Il se souvint alors de cette histoire de géant. Est-ce lui qui avait rendu sa rivière si différente ? Est-ce lui qui l’avait dompté comme un animal sauvage pour en faire cette belle endormie ? La rivière et le monstre s’étaient-il battus jusqu’à engloutir sous les eaux le vieux village ?
Louis décida alors de descendre le cours de la rivière pour comprendre. A pieds, perdus dans ses pensées, il suivit le cours d’eau qui peu à peu devenait toujours plus gros. Et tout à coup, le géant apparut ! Il mesurait plusieurs dizaines de mètres de hauteur et s’appuyait sur les falaises de chaque côté. Dressé ainsi au milieu de la rivière, il lui coupait la route ! Elle ne pouvait plus s’écouler comme autrefois, elle était prisonnière du géant de béton ! D’un côté, la rivière était devenue un lac aux eaux calmes et bleues, de l’autre un petit ruisseau serpentant entre les rochers.
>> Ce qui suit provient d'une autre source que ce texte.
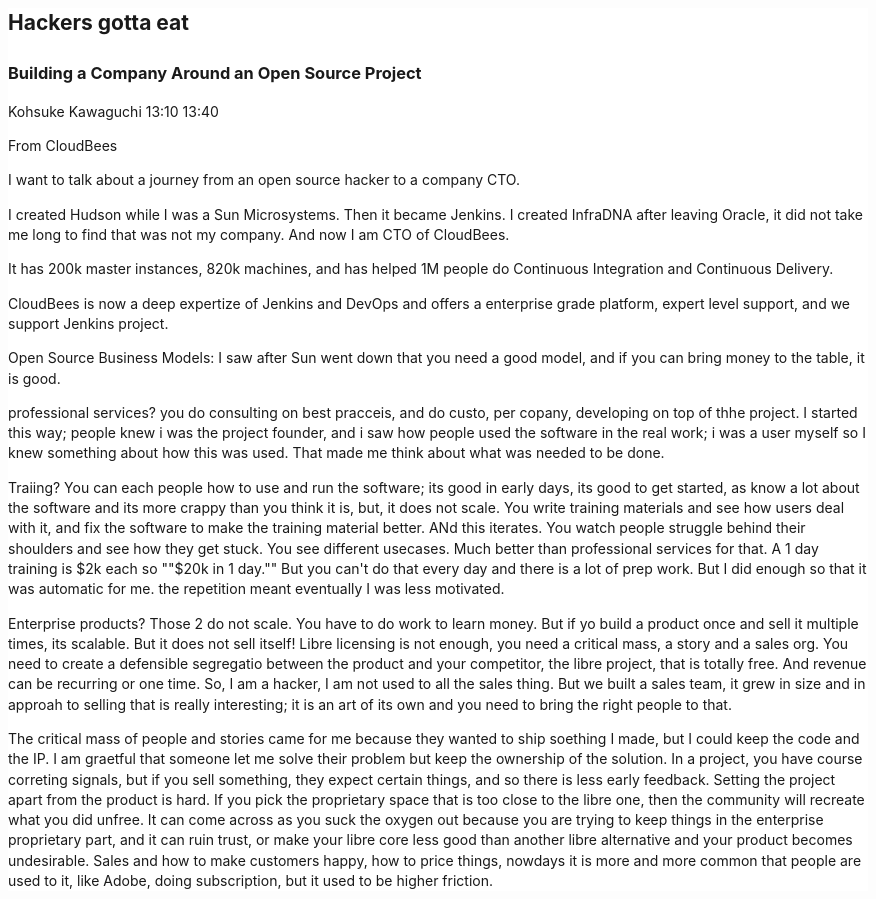 ## Hackers gotta eat

### Building a Company Around an Open Source Project

Kohsuke Kawaguchi	13:10	13:40

From CloudBees

I want to talk about a journey from an open source hacker to a company CTO. 

I created Hudson while I was a Sun Microsystems. Then it became Jenkins. I created InfraDNA after leaving Oracle, it did not take me long to find that was not my company. And now I am CTO of CloudBees.

It has 200k master instances, 820k machines, and has helped 1M people do Continuous Integration and Continuous Delivery.

CloudBees is now a deep expertize of Jenkins and DevOps and offers a enterprise grade platform, expert level support, and we support Jenkins project.

Open Source Business Models: I saw after Sun went down that you need a good model, and if you can bring money to the table, it is good.

professional services? you do consulting on best pracceis, and do custo, per copany, developing on top of thhe project. I started this way; people knew i was the project founder, and i saw how people used the software in the real work; i was a user myself so I knew something about how this was used. That made me think about what was needed to be done.

Traiing? You can each people how to use and run the software; its good in early days, its good to get started, as know a lot about the software and its more crappy  than you think it is, but, it does not scale. You write training materials and see how users deal with it, and fix the software to make the training material better. ANd this iterates. You watch people struggle behind their shoulders and see how they get stuck. You see different usecases. Much better than professional services for that. A 1 day training is $2k each so ""$20k in 1 day."" But you can't do that every day and there is a lot of prep work. But I did enough so that it was automatic for me. the repetition meant eventually I was less motivated.

Enterprise products? Those 2 do not scale. You have to do work to learn money. But if yo build a product once and sell it multiple times, its scalable. But it does not sell itself! Libre licensing is not enough, you need a critical mass, a story and a sales org. You need to create a defensible segregatio between the product and your competitor, the libre project, that is totally free. And revenue can be recurring or one time. So, I am a hacker, I am not used to all the sales thing. But we built a sales team, it grew in size and in approah to selling that is really interesting; it is an art of its own and you need to bring the right people to that.

The critical mass of people and stories came for me because they wanted to ship soething I made, but I could keep the code and the IP. I am graetful that someone let me solve their problem but keep the ownership of the solution. In a project, you have course correting signals, but if you sell something, they expect certain things, and so there is less early feedback. Setting the project apart from the product is hard. If you pick the proprietary space that is too close to the libre one, then the community will recreate what you did unfree. It can come across as you suck the oxygen out because you are trying to keep things in the enterprise proprietary part, and it can ruin trust, or make your libre core less good than another libre alternative and your product becomes undesirable. Sales and how to make customers happy, how to price things, nowdays it is more and more common that people are used to it, like Adobe, doing subscription, but it used to be higher friction.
Ce géant, apprit-il plus tard, on l’appelle encore l’Aigle.
– Comme l’oiseau ?
– Oui comme les oiseaux qui volent au-dessus de la Dordogne.
– Mais il est gentil ce géant ?
– Quand il est arrivé, ça n’a pas été facile car il a changé la rivière et la vie des gens. Il a noyé des village alors les habitants sont partis, ils sont allés travailler ailleurs. Mais maintenant, c’est grâce à lui que tu as de la lumière le soir pour t’endormir.
– Et la rivière elle ne se met plus en colère ?
– Oh non, elle est toujours calme. Un peu comme ta grand-mère. Tu n’as pas de raisons d’avoir peur d’elle.
– Mais il n’y a pas de monstre dans la rivière ?
– Non, juste un géant. Est-ce que tu voudrais aller le voir demain ?
– Oh oui !
– D’accord mais alors maintenant il faut dormir.